You take on your parts 100 %, with total abandon, don’t you?
Is there another way?
Not everybody has the guts to go that extra bit.
It’s true, I like to perform for a public, I thrive on the attention.
I talked to someone the other day that sings mostly lieder and he said more or less that he could sing just as well without a public.
Lieder is something completely different though. In an opera production, you are surrounded by the cast, the orchestra, you have the stage director and the musical director… In a lieder recital, you’re alone and as it were naked on the stage.
According to the booklet, you enjoy doing lieder recitals?
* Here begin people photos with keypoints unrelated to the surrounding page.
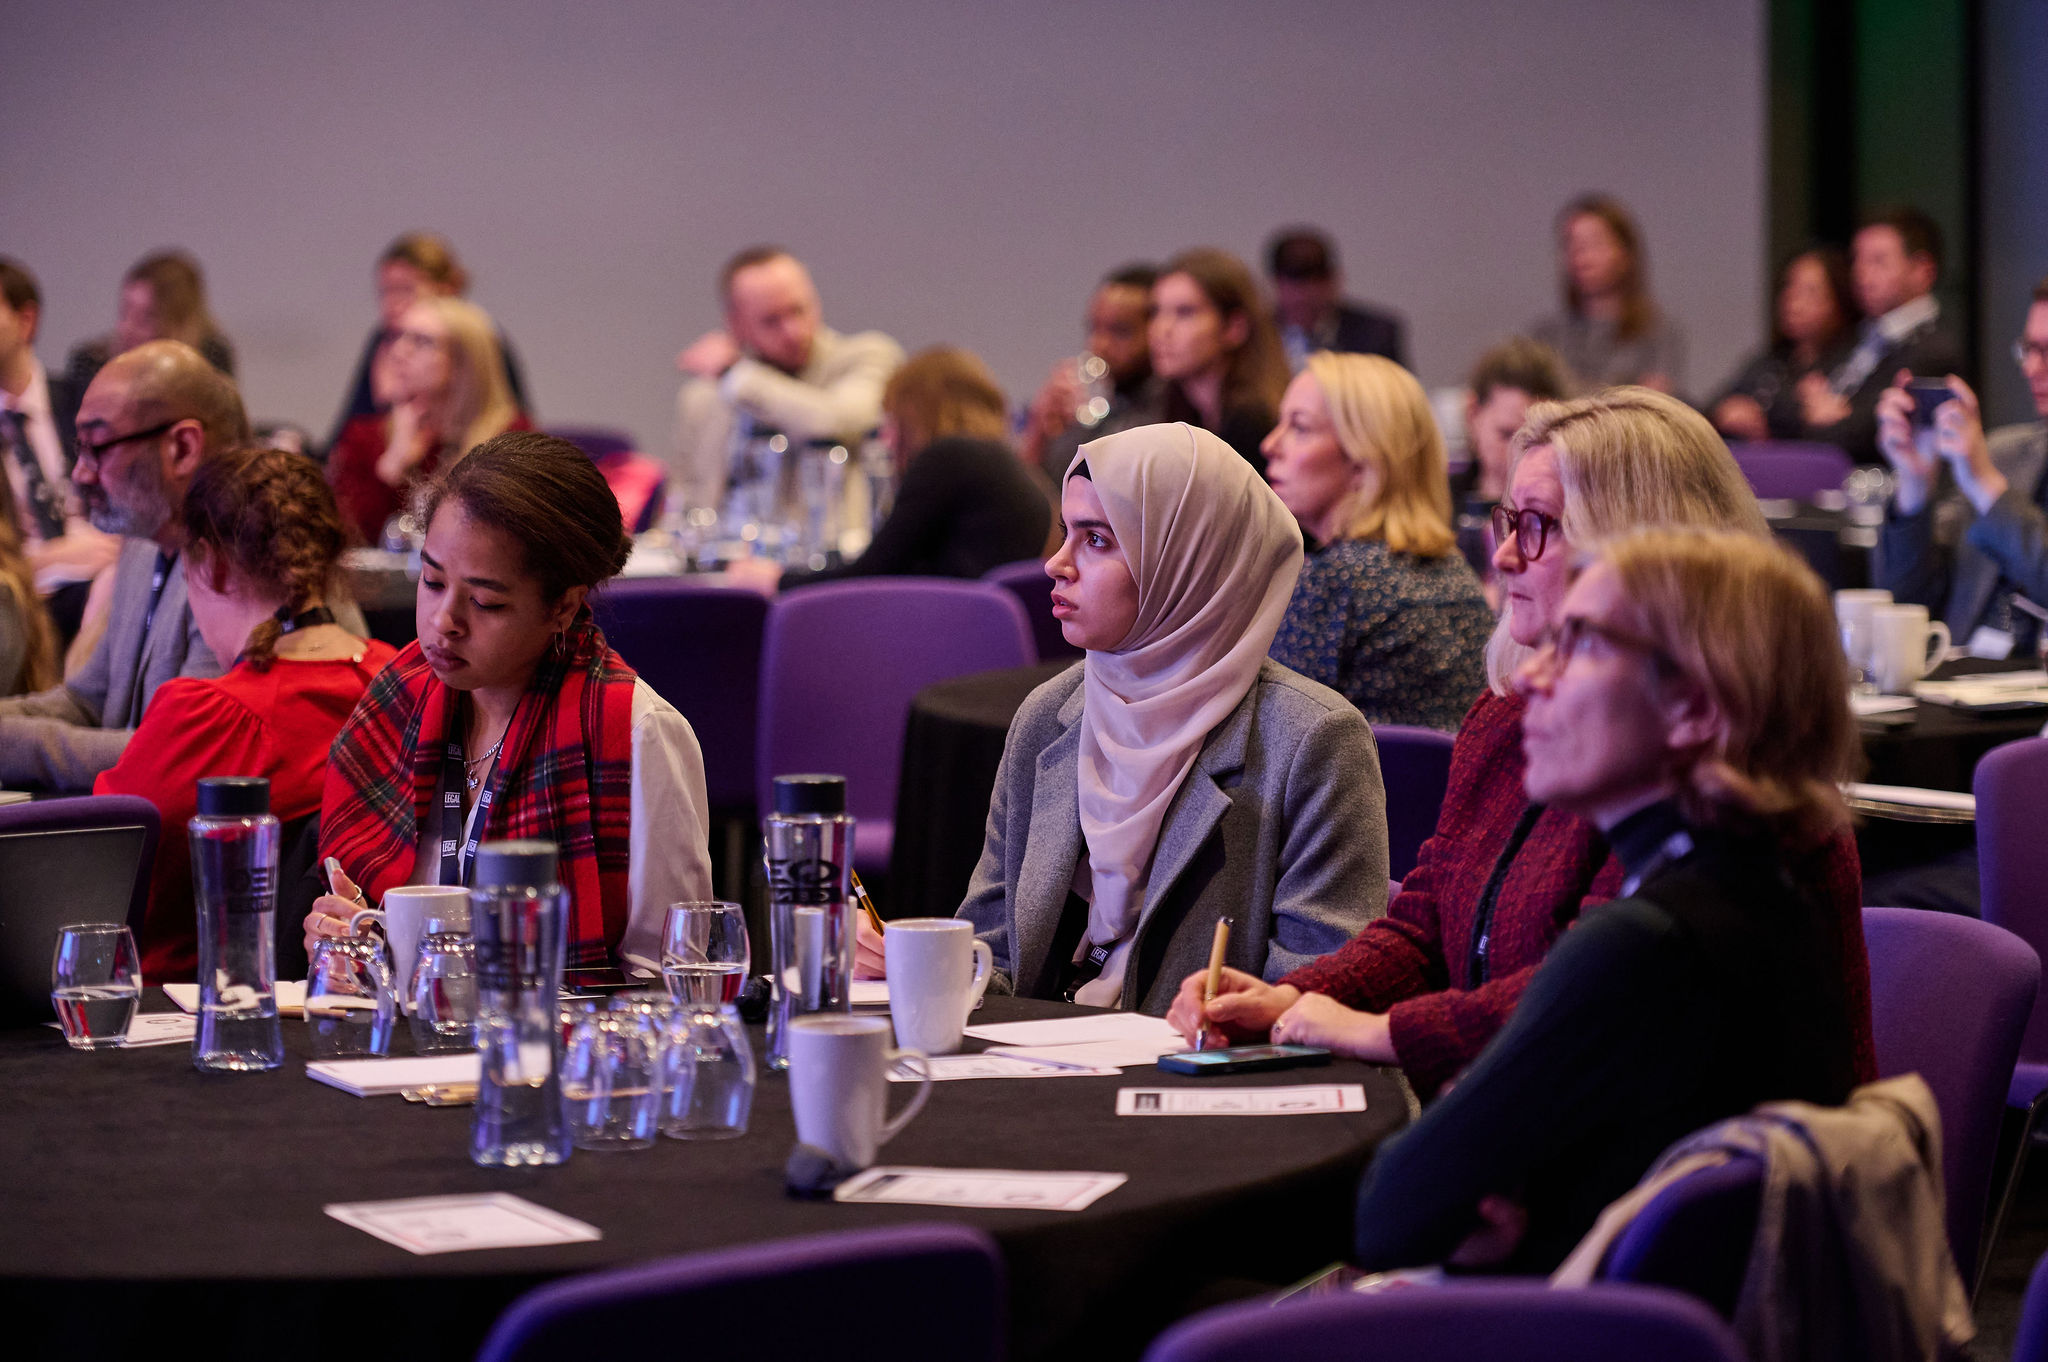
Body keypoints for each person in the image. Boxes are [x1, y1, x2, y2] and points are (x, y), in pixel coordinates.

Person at [1168, 387, 1875, 1099]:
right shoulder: (1506, 718)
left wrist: (1379, 1033)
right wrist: (1297, 996)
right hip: (1535, 1105)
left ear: (1639, 547)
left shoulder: (1712, 772)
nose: (1504, 556)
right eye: (1507, 521)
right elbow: (1427, 927)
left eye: (1538, 525)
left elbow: (1596, 991)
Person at [1348, 528, 1860, 1274]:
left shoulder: (1645, 945)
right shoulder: (1767, 892)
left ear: (1693, 708)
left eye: (1581, 644)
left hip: (1574, 1322)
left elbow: (1388, 1213)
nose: (1531, 678)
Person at [856, 422, 1389, 1012]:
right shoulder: (1049, 718)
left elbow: (1315, 1001)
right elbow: (995, 961)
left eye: (1097, 540)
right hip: (1040, 1057)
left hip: (1197, 1067)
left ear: (1186, 562)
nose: (1057, 564)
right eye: (1066, 533)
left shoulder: (1313, 741)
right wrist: (906, 965)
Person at [306, 431, 714, 973]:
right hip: (405, 1022)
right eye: (431, 580)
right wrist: (347, 944)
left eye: (485, 602)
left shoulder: (635, 730)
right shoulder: (397, 697)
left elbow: (670, 972)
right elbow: (363, 915)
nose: (444, 622)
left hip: (560, 1026)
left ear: (562, 607)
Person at [93, 447, 398, 981]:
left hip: (183, 1003)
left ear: (208, 563)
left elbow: (97, 873)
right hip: (339, 992)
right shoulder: (398, 684)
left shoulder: (205, 718)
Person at [0, 340, 241, 789]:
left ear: (183, 447)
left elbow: (174, 755)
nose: (80, 474)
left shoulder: (246, 564)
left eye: (98, 446)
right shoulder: (142, 545)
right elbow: (85, 704)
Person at [1264, 353, 1492, 732]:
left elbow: (1272, 742)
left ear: (1362, 460)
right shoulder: (1457, 572)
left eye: (1299, 427)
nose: (1270, 444)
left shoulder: (1333, 583)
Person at [728, 347, 1050, 593]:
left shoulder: (948, 457)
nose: (886, 438)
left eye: (892, 420)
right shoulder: (994, 462)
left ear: (915, 413)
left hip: (953, 637)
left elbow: (873, 574)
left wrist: (776, 580)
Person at [1875, 276, 2048, 658]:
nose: (2031, 367)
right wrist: (1915, 482)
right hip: (1963, 680)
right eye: (2029, 349)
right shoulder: (2003, 455)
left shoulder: (1986, 470)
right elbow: (1906, 600)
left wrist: (1986, 485)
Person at [671, 246, 905, 518]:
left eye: (799, 310)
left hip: (834, 545)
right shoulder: (705, 396)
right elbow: (682, 503)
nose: (793, 332)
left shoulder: (868, 357)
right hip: (728, 544)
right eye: (771, 320)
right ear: (736, 326)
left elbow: (833, 421)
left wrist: (736, 375)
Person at [325, 295, 528, 546]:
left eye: (421, 341)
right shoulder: (366, 435)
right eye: (396, 337)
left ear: (464, 361)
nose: (398, 352)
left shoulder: (511, 439)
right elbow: (348, 542)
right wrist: (393, 465)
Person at [0, 257, 119, 639]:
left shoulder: (85, 400)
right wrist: (46, 558)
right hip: (21, 592)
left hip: (104, 570)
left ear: (26, 320)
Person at [325, 232, 532, 451]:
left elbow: (509, 414)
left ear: (447, 289)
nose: (391, 305)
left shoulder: (480, 335)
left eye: (405, 289)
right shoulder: (380, 339)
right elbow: (342, 436)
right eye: (384, 291)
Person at [1800, 207, 1966, 465]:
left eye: (1878, 261)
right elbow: (1795, 398)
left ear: (1922, 271)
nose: (1861, 274)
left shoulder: (1934, 349)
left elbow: (1871, 433)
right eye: (1858, 260)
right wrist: (1817, 409)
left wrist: (1832, 417)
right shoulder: (1860, 334)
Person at [1018, 263, 1161, 485]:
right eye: (1094, 329)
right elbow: (1038, 494)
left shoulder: (1172, 413)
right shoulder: (1093, 411)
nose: (1099, 344)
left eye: (1120, 331)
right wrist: (1039, 430)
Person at [1150, 249, 1289, 475]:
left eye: (1185, 312)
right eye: (1156, 312)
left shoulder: (1253, 422)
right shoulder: (1185, 413)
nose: (1161, 329)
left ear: (1234, 327)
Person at [1531, 195, 1684, 394]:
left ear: (1624, 253)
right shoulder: (1545, 338)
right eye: (1571, 244)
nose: (1581, 255)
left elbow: (1651, 402)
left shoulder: (1657, 334)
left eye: (1594, 243)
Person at [1710, 247, 1859, 442]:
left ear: (1839, 300)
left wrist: (1766, 424)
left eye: (1810, 291)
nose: (1793, 301)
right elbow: (1715, 405)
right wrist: (1726, 412)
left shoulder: (1854, 363)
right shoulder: (1770, 361)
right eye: (1789, 287)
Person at [65, 251, 236, 393]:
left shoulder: (210, 358)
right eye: (125, 312)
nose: (127, 328)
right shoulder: (92, 362)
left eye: (146, 318)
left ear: (179, 324)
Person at [1265, 226, 1406, 371]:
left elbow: (1397, 385)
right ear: (1275, 282)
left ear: (1335, 280)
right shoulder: (1258, 333)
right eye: (1295, 284)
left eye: (1316, 281)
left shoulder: (1375, 333)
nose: (1305, 294)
I do, but they are hard to come by! Today, there are maybe five or six people who can fill a whole opera house for a song recital. Some time ago, I had a recital at the Essen Philharmonie. It’s a giant house, designed for 1500 people or so, and only 200 places were sold. They organize the recitals in that hall, because of its spectacular acoustics, and I was informed beforehand, but it’s kind of daunting to sing for a handful of people in a practically empty hall. For the near future, I have one recital coming up, in London’s Wigmore Hall in January 2017. We’d like to present it somewhere else, beforehand, but if we don’t find a venue, we might just organize a private event in someone’s living room.
Thank you very much, John, for joining me tonight, and all the best!